_Action item:_ Return the lines below that contain "Review".

_Material provided:_
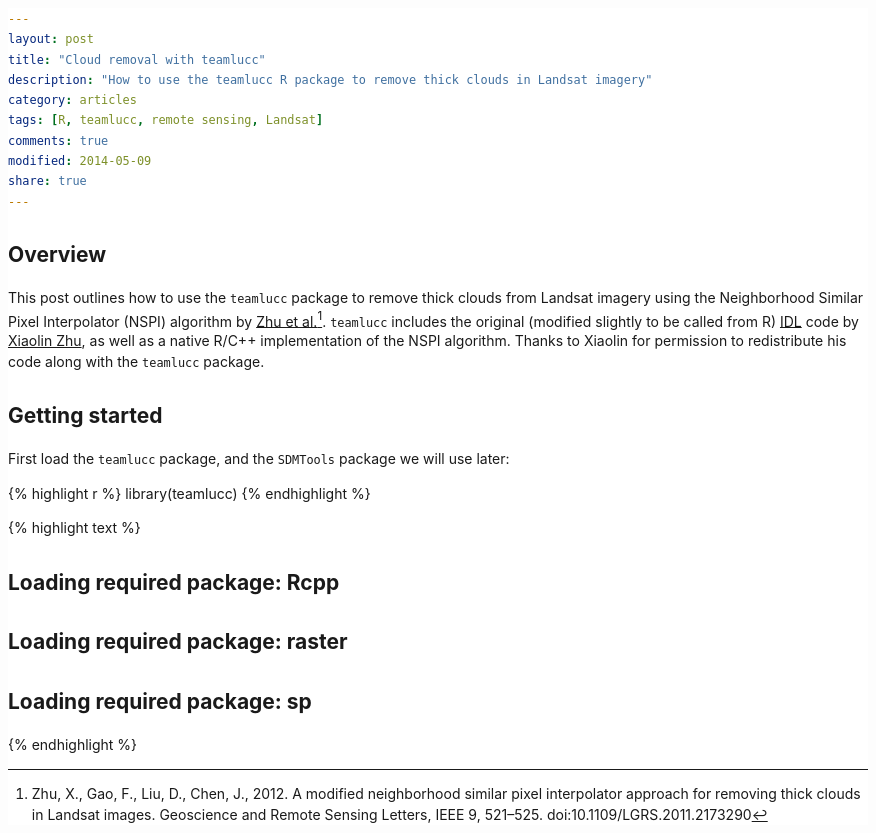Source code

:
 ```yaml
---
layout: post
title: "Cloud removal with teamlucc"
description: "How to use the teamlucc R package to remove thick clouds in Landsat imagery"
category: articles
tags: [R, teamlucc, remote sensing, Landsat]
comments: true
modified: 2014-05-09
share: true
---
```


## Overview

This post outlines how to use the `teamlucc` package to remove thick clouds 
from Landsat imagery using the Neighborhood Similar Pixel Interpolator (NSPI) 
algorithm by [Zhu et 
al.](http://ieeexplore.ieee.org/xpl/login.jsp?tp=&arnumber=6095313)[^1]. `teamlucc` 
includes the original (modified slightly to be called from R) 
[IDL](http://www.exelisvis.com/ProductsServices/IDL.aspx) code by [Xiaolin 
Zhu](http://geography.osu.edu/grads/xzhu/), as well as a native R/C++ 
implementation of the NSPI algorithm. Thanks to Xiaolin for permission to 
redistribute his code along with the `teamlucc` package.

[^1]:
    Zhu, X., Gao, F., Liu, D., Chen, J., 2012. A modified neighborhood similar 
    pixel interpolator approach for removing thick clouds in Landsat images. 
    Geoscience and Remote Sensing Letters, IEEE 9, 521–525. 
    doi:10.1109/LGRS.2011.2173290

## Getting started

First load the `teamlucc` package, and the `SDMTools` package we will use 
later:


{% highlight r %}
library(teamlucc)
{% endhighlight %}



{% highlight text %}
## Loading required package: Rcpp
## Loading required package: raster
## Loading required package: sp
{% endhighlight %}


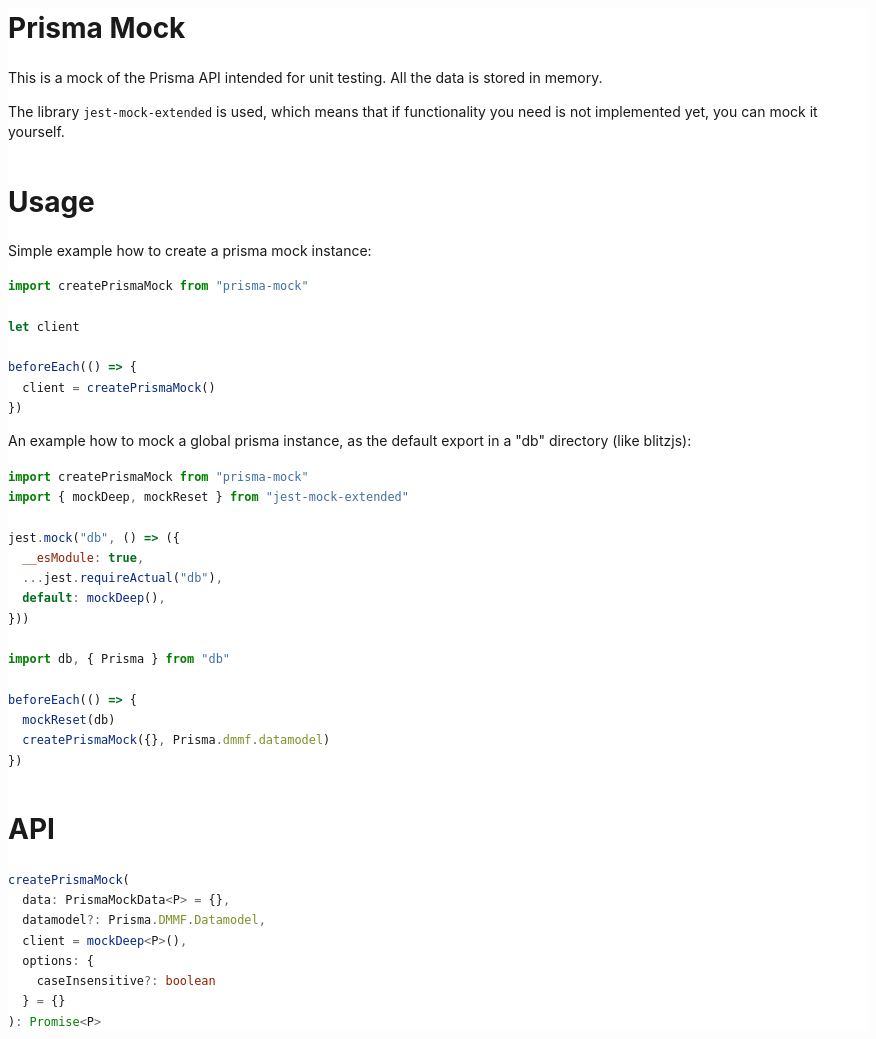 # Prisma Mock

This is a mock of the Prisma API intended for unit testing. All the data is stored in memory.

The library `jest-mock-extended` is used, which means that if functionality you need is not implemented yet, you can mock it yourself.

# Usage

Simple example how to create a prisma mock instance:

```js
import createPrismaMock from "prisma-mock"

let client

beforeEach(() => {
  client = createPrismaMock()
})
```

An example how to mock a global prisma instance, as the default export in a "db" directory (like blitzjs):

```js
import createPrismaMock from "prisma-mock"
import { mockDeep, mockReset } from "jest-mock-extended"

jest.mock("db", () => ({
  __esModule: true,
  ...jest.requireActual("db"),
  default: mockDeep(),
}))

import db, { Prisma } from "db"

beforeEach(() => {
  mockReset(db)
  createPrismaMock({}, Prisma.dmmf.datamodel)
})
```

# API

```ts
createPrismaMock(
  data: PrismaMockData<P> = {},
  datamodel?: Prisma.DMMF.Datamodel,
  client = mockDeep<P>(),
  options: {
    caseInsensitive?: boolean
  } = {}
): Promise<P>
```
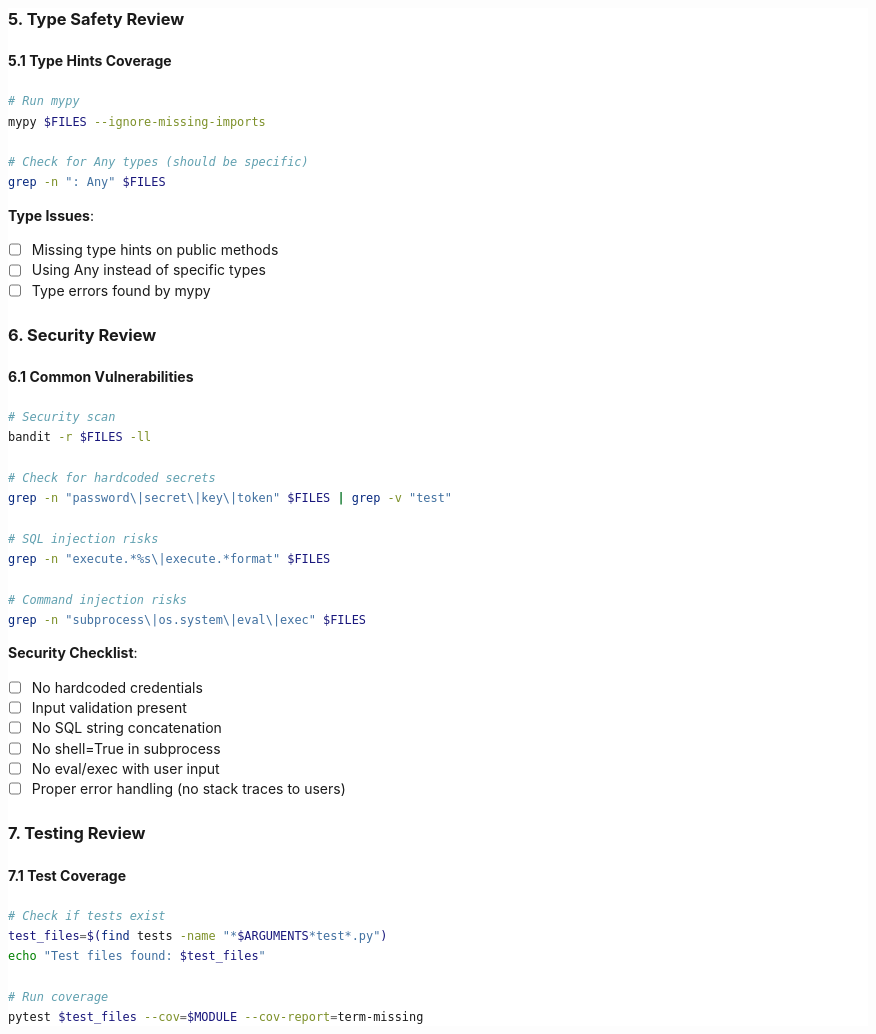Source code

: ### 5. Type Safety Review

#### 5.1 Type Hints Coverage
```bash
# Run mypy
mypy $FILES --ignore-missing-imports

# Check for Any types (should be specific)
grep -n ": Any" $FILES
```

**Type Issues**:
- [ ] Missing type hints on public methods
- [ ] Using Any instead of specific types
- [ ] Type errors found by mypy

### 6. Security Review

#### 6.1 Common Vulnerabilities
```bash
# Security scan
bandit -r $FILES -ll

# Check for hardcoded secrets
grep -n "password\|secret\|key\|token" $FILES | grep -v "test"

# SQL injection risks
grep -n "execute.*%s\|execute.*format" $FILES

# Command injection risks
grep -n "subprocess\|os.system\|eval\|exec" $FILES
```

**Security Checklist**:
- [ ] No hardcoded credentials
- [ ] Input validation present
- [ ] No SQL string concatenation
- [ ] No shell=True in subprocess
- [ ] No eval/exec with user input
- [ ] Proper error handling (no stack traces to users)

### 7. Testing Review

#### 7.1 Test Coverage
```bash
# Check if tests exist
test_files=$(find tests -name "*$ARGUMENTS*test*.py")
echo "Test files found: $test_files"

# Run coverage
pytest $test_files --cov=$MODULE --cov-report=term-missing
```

_Problem solution:_
: ### 5. Type Safety Review
### 6. Security Review
### 7. Testing Review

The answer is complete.